Riggs, 55, said she fell almost immediately into an emotional pit so deep that she did not believe she would ever emerge.

“At night, I would crawl into bed and beg the Lord to take me,” she said. “Now, I’m sure God has a great sense of humor because he just laughed at that.”

She hadn’t much motivation to do anything with her life, she said. Her grandson was dead. Her daughter, Jennifer, Jack’s mother, had moved to Washington state.

“All of my hopes and dreams, my family” she said, “was stolen from me.”

She had been an elementary- school teacher in Jefferson County for 10 years, followed by another 10 as a school librarian in Boulder County.

She quit her job to tend to Jack. After he died, finding full-time work was, and to this day remains, impossible.

“I am trying to reinvent myself at this point,” she says.

She has found part-time work at the Longmont and Boulder public libraries, and substitute teaches when needed at Boulder Valley Schools.

I ask her about Benjamin Koller.

“I’ve learned it is very important to forgive, oh gosh, yes,” she said. “I have forgiven him. I never wanted to walk around with this huge anger. Certainly, that wasn’t going to bring Jack back.”

It took several months for her to get there, she said. Church and ongoing therapy helped.
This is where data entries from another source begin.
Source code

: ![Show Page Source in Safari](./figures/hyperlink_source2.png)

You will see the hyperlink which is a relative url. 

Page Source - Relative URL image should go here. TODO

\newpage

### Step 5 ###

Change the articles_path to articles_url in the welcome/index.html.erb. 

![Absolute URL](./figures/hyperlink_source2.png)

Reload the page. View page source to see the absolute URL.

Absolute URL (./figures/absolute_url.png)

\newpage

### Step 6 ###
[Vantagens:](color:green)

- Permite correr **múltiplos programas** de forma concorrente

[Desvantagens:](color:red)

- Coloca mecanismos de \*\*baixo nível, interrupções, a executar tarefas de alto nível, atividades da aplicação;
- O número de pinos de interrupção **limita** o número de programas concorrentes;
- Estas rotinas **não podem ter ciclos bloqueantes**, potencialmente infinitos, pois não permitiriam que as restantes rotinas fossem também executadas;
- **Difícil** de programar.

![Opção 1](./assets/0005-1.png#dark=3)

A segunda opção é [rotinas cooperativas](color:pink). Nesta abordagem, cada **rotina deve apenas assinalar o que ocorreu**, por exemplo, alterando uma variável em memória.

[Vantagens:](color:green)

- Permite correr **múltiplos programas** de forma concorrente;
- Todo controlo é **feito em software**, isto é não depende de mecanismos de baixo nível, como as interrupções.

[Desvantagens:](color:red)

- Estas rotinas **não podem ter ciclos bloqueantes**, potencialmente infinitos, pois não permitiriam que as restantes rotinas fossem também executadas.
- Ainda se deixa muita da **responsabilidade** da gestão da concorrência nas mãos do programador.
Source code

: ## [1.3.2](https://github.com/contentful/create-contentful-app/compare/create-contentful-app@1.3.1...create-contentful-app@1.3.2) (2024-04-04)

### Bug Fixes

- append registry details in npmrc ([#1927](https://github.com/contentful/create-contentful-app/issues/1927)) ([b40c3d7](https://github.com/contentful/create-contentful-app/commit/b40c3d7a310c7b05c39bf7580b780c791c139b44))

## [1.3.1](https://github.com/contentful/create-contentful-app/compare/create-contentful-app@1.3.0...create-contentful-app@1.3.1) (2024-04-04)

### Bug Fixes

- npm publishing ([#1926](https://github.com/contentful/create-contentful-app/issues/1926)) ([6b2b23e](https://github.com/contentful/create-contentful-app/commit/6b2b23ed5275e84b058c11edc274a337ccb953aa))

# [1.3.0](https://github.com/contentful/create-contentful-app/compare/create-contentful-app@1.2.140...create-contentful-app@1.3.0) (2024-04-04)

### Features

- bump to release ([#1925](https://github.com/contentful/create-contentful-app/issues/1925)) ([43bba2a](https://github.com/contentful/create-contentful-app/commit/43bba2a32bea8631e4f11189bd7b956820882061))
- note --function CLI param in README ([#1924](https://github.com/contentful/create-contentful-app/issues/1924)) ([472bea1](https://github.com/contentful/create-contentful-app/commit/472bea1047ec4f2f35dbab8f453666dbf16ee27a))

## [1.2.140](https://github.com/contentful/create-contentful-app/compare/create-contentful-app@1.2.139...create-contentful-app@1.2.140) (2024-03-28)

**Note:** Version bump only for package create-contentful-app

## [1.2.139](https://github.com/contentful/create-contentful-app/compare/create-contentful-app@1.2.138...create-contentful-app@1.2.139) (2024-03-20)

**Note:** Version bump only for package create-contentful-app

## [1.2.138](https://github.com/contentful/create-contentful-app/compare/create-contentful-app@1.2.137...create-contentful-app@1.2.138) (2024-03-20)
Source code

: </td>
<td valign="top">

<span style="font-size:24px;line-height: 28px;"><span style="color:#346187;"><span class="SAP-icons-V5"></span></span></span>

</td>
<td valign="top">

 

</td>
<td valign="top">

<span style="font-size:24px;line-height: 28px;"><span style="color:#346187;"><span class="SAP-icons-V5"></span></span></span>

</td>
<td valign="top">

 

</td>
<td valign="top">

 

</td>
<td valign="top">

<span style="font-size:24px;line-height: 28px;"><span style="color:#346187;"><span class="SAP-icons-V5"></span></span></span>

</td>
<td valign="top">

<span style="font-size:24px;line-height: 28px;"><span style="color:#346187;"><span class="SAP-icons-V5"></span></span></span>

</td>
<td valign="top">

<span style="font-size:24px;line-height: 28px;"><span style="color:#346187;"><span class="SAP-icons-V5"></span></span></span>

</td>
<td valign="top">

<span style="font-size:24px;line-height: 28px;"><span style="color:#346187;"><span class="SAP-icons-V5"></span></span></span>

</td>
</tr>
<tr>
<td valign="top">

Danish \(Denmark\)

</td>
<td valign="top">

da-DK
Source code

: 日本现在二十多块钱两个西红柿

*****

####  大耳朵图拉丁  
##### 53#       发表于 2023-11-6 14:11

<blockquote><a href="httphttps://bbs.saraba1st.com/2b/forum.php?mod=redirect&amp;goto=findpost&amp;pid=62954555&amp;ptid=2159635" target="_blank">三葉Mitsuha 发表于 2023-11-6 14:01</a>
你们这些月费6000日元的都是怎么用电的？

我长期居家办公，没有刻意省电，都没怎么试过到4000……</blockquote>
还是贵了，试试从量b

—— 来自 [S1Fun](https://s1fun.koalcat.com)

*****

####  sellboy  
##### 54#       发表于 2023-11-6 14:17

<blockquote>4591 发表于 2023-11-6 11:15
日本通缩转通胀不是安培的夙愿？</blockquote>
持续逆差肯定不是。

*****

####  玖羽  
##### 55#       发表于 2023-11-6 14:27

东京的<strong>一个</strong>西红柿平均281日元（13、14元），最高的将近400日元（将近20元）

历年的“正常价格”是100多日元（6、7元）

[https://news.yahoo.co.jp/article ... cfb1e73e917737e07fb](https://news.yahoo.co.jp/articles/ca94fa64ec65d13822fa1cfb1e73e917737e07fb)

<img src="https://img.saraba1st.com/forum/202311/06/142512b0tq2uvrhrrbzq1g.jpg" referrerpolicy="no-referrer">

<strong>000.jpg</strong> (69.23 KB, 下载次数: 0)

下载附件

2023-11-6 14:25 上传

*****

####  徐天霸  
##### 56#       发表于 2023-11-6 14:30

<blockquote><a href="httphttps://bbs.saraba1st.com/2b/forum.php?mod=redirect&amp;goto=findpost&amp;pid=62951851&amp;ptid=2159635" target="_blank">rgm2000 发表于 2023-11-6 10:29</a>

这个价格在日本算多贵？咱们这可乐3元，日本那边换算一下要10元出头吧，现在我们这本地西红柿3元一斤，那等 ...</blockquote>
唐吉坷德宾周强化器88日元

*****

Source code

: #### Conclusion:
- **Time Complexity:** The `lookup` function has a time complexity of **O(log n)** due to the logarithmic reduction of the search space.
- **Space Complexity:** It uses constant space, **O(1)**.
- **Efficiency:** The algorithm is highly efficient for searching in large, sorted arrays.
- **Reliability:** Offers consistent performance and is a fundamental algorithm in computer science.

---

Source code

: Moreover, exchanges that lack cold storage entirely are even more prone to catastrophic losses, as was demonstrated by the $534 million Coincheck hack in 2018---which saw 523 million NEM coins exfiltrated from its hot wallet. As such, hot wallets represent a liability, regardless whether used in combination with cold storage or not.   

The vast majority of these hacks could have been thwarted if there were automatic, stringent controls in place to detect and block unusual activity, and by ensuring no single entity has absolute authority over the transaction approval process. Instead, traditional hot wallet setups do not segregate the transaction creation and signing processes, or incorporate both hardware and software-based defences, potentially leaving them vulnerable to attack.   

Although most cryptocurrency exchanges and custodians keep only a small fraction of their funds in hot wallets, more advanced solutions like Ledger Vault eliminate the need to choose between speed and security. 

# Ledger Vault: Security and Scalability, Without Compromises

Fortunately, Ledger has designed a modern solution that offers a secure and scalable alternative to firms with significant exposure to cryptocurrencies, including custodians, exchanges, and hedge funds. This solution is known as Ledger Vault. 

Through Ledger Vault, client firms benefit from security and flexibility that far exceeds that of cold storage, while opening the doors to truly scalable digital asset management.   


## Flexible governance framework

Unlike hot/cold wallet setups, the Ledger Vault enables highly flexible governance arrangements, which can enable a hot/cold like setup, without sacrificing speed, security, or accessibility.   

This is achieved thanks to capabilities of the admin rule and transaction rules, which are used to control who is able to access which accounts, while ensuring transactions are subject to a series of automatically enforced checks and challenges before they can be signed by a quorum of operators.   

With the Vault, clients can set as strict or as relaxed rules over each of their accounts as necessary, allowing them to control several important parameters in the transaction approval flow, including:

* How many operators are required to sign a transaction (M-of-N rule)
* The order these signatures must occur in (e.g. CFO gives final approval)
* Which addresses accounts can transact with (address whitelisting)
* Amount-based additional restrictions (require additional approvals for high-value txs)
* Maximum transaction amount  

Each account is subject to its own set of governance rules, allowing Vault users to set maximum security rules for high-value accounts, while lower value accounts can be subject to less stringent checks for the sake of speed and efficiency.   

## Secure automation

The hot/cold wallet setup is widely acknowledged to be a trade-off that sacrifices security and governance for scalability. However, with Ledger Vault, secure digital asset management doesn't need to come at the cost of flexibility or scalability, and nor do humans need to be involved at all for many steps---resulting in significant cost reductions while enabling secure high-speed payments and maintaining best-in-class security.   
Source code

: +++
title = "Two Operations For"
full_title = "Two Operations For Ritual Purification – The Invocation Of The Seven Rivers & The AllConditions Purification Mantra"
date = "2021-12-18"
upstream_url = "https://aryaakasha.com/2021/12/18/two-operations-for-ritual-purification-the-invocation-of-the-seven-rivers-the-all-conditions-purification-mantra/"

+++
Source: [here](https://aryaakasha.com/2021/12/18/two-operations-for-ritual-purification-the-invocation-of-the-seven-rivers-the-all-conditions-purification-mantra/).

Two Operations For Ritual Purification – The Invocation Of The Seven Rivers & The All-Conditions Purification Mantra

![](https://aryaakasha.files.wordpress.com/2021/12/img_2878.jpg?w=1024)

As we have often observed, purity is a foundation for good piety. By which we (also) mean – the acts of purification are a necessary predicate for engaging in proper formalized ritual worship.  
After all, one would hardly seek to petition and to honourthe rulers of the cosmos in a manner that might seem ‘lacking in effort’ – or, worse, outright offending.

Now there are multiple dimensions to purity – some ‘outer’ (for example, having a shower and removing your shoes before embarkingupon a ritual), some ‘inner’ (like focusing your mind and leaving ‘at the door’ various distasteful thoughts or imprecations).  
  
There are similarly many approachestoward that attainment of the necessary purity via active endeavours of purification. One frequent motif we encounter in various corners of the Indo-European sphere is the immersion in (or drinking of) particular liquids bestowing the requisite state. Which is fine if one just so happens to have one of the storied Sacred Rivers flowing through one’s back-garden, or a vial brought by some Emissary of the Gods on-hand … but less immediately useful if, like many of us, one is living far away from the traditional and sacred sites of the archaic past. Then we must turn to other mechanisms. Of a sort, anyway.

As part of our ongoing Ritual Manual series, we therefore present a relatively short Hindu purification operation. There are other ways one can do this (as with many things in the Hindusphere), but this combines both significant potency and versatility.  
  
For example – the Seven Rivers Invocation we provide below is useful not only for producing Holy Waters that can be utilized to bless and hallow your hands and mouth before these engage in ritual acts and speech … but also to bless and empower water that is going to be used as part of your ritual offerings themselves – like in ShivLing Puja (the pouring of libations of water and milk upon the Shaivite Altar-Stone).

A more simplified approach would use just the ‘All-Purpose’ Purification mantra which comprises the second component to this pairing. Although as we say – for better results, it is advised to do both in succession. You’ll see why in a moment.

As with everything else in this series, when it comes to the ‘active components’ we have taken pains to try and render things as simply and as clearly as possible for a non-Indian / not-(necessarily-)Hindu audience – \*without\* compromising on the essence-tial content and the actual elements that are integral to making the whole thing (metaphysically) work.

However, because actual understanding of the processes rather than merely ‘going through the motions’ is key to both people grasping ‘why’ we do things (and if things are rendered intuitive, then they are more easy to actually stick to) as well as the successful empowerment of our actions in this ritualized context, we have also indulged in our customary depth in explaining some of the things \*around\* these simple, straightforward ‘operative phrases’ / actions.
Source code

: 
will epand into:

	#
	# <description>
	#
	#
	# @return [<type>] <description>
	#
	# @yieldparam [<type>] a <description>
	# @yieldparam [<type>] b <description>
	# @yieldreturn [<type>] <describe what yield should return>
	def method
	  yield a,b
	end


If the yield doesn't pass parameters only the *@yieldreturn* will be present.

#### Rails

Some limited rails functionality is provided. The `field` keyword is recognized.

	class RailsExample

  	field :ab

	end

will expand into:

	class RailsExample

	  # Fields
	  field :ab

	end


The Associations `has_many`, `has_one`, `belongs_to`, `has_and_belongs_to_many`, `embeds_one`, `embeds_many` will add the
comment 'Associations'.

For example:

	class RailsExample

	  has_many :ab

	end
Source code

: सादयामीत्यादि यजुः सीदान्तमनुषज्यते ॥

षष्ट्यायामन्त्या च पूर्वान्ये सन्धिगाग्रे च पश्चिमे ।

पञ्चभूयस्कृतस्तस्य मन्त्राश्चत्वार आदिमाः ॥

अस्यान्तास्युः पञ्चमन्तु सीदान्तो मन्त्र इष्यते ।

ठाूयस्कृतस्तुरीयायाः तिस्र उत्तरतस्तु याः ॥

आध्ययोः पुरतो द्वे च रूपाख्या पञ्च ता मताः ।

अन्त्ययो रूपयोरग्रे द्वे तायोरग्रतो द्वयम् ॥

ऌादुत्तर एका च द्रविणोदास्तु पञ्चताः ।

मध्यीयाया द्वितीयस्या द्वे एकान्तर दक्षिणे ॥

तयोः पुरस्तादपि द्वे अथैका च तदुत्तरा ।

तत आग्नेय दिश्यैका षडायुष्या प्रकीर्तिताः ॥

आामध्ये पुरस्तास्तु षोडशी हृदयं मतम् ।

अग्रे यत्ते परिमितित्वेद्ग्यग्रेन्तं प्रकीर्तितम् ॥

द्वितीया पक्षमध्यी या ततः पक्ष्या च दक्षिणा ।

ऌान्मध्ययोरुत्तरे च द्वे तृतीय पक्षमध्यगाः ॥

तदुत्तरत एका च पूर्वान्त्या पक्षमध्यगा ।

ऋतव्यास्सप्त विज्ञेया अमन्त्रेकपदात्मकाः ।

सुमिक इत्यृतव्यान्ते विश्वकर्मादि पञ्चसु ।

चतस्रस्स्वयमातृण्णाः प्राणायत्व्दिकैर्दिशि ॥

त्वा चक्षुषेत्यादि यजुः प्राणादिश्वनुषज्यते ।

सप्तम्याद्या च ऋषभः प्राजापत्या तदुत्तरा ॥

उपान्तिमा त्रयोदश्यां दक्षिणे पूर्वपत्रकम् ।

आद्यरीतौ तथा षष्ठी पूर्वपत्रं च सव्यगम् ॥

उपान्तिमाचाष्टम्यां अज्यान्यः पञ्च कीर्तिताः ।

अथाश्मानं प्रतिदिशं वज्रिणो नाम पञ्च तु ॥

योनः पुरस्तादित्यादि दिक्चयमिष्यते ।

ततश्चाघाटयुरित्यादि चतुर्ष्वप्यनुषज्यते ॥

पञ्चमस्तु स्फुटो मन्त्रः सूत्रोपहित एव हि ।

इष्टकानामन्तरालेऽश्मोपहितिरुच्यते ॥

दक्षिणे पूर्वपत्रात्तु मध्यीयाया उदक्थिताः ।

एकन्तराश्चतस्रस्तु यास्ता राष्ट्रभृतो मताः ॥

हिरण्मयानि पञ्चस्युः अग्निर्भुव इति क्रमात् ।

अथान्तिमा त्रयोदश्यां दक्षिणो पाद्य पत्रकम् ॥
She has begun writing a book. Tentative title: “Good Grief.” It details Jack’s death, her grief and ways she found to put it in perspective.

“Never allow people to talk you out of your grief,” she said.

She and Jennifer, 22, are reconnecting, she said, adding that Jennifer went into shock when it happened and just shut down. They speak often now.

“I’ve decided to have fun again,” Riggs said. “I’ve stopped feeling guilty for being happy. It happened a lot. But that doesn’t mean the sadness will ever go away.”

She looks back now and says people who go through horrific tragedy get two choices: to heal or become bitter.

“I swore to myself back then that I would not become this mean, bitter person,” Riggs said. “The healing takes time, but at this point, I would say I am very proud of myself.”